» **Aangehaalde passage**
In landen met bergachtige gebieden (Frankrijk, Duitsland, China) komen klimstroken voor (Nederlands: kruipstroken). Dit houdt in dat bij stijgingen de rechter rijstrook wordt gereserveerd voor vracht- en ander zwaar verkeer dat meer moeite heeft met hellingen. De weg bestaat dan vaak uit drie rijstroken waarbij de twee meer links gelegen stroken door het snellere verkeer dienen te worden gebruikt. Nederland heeft bijna geen steile hellingen en maar twee klimstroken. De bekendste klimstrook in Nederland is de Kruisberg gelegen op de A2 net ten noorden van Maastricht in de richting van knooppunt Kerensheide. De tweede, de Kunderberg, ligt op de A76 ter hoogte van Heerlen in de richting van Duitsland (Aken). Tevens zijn er klimstroken op regionale wegen in Overijssel en Limburg.

Noodstopstrook

Op sterke afdalingen worden soms noodstopstroken aangelegd. Dit zijn stukken weg aan de rechterkant van de weg die eindigen in een grote zandbak. Hierdoor kunnen vrachtwagens die niet meer kunnen remmen toch op een veilige manier tot stilstand komen.

Tol

In sommige landen (bijvoorbeeld China, Frankrijk, Spanje, Japan en Italië) moet tol worden betaald voor het gebruik van bepaalde autosnelwegen. Meestal krijgt de automobilist een kaart als hij de snelweg oprijdt, waarna hij bij het verlaten van de snelweg betaalt over de afgelegde afstand. Het oponthoud bij de tolpoorten is minimaal, maar toch komt het wel eens voor dat er juist bij de tolpoort een file ontstaat.

In Nederland hoeft de weggebruiker op de autosnelweg nergens tol te betalen. Er zijn wel enkele toltunnels in Nederland, waar de weggebruiker voor dient te betalen, maar die zijn onderdeel van een N-weg (bijvoorbeeld Westerscheldetunnel - N62 en Kiltunnel - N217). In België hoeft alleen tol te worden betaald voor het gebruik van de Liefkenshoektunnel (R2) in Antwerpen. Ook voor de Oosterweeltunnel in de geplande Oosterweelverbinding om Antwerpen is tolheffing voorzien.

» **Wat te doen**
1. Zet alles in de records van de regel met "family: Amaryllidaceae" tot en met de regel met "common name: Bird cherry" om naar een CSV met twee kolommen, veld en antwoord. Maak één rij per regel, zet elke waarde in één veld tussen aanhalingstekens en vervang regeleinden door spaties.
2. Schrijf de passage over autosnelwegen verder, te beginnen na de laatste zin.

» **Gegeven records**

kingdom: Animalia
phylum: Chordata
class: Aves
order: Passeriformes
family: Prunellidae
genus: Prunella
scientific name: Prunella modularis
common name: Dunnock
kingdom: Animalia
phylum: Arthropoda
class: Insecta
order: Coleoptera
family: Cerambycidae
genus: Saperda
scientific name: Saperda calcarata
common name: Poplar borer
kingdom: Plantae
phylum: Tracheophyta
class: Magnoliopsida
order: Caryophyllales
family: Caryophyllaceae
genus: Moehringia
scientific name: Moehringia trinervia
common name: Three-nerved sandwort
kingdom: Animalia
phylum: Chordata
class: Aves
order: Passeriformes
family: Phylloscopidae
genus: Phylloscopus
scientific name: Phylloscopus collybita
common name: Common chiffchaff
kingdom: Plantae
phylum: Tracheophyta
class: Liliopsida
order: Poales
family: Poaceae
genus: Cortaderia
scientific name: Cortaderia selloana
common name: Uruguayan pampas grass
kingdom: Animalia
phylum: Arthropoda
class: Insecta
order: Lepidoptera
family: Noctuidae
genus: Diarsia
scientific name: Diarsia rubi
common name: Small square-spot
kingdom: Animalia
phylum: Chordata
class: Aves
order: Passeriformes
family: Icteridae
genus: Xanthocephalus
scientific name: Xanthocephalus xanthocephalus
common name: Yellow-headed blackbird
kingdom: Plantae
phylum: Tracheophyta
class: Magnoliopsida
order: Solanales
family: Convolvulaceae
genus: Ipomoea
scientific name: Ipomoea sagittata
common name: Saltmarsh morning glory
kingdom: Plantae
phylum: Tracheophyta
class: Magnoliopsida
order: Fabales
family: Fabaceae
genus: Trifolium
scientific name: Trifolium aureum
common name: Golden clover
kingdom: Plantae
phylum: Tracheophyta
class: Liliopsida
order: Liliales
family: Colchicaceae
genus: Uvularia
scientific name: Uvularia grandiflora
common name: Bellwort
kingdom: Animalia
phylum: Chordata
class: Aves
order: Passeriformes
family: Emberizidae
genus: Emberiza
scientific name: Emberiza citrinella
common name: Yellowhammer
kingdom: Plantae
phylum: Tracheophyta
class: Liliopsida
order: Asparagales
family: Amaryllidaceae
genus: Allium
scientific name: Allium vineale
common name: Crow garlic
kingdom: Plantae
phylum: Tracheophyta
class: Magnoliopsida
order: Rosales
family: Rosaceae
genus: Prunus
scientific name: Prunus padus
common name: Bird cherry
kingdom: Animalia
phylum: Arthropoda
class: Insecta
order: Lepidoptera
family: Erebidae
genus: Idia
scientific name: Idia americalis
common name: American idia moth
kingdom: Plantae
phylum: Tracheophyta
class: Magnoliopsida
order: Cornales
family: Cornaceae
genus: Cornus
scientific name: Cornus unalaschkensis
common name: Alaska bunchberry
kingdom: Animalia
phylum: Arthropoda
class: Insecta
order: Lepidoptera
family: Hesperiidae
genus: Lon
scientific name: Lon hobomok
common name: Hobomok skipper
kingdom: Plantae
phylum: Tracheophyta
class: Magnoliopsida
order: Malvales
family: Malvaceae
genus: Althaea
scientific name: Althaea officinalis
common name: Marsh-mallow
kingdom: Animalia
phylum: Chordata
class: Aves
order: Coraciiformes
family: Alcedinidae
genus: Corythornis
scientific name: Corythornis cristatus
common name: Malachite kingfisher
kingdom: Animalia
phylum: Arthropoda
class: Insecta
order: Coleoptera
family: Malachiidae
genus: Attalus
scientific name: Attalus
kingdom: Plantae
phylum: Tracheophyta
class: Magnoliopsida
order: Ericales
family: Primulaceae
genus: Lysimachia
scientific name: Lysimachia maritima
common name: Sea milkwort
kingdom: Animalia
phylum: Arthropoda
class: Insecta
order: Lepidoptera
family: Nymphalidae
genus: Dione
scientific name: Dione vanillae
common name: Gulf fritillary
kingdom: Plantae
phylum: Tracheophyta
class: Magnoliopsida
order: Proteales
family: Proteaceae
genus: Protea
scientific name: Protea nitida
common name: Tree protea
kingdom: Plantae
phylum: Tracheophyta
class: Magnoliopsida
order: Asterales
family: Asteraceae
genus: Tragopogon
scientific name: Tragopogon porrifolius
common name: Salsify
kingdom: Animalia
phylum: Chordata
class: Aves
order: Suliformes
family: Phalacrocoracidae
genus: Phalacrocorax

» **De antwoorden**
1.
veld,antwoord
"family:","Amaryllidaceae"
"genus:","Allium"
"scientific name:","Allium vineale"
"common name:","Crow garlic"
"kingdom:","Plantae"
"phylum:","Tracheophyta"
"class:","Magnoliopsida"
"order:","Rosales"
"family:","Rosaceae"
"genus:","Prunus"
"scientific name:","Prunus padus"
"common name:","Bird cherry"

2.
Wat wel op enkele Nederlandse en Belgische autosnelwegen voorkomt, is schaduwtol. Hierbij betaalt niet de weggebruiker, maar de overheid een bedrag voor iedere voertuigpassage aan de exploitant. Dit komt in België onder andere voor bij de A602 door Luik en in Nederland bij de Noordtunnel (Rijksweg 15) en de Wijkertunnel (Rijksweg 9)

Tolvignetten

In diverse landen wordt een belasting op het gebruik van de snelwegen geheven door middel van tolvignetten. Dit zijn stickers die je bij o.a. tankstations en bij de grens kunt kopen en op de voorruit moet bevestigen, om van autosnelwegen gebruik te mogen maken. De stickers zijn doorgaans verkrijgbaar met een verschillende geldigheidsduur, zoals een maand of een jaar. Landen die momenteel een dergelijk systeem hanteren zijn Hongarije, Oostenrijk, Slowakije, Tsjechië,Slovenië,Bulgarije, Roemenië en Zwitserland.

Ook België had plannen een dergelijk vignet eenzijdig in te voeren; mede gezien de mogelijke juridische problemen in Europees verband is de voorziene invoering echter opgeschort. Daarnaast is de verdeling van de inkomsten in België tussen de verschillende deelregeringen een communautaire kwestie.

Verlichting

België

Voor de nacht van 15 juli 2011 waren in België de meeste autosnelwegen volledig verlicht. Sommige recentere snelwegen die in de jaren 80 aangelegd zijn, zoals de A17, de A18 en de A19, werden nooit voorzien van een volledige verlichting. De op- en afritten/knooppunten en verzorgingsplaatsen zijn in België vrijwel altijd verlicht. België is zeer bekend omwille van zijn gulheid wat verlichting betreft.

Uit energiebesparing en om lichthinder tegen te gaan, ging de verlichting op de autosnelwegen vanaf 2007 's nachts uit van middernacht tot 6.00 uur, behalve aan de op- en afritten/knooppunten, verzorgingsplaatsen en de ringwegen bij de grote steden. De verlichting blijft eveneens 's nachts branden tijdens het winterseizoen op de autosnelwegen in Wallonië.

Sinds de nacht van 15 juli 2011 werd de verlichting op het merendeel van de snelwegen in Vlaanderen uitgeschakeld. Dit heeft men ingevoerd om nog meer energie te besparen en de lichthinder zoveel mogelijk te beperken. Ook wordt er geld bespaard op het plaatsen en onderhouden van verlichtingspalen, dat geld zou gebruikt worden voor andere verkeersinfrastructuur zoals dynamische borden. Om de veiligheid te blijven garanderen zouden er meer reflectoren langs de kant van de weg komen en gaat men gebruik maken van reflecterende verf. Op ringwegen, knooppunten en op- en afritten blijven de lichten namelijk nog altijd permanent aan. Op sommige stukken weg zal men dynamische verlichting aanwenden, deze kan men inschakelen bij filevorming, werken, op vraag van de politie of indien de verkeersintensiteit dit rechtvaardigt.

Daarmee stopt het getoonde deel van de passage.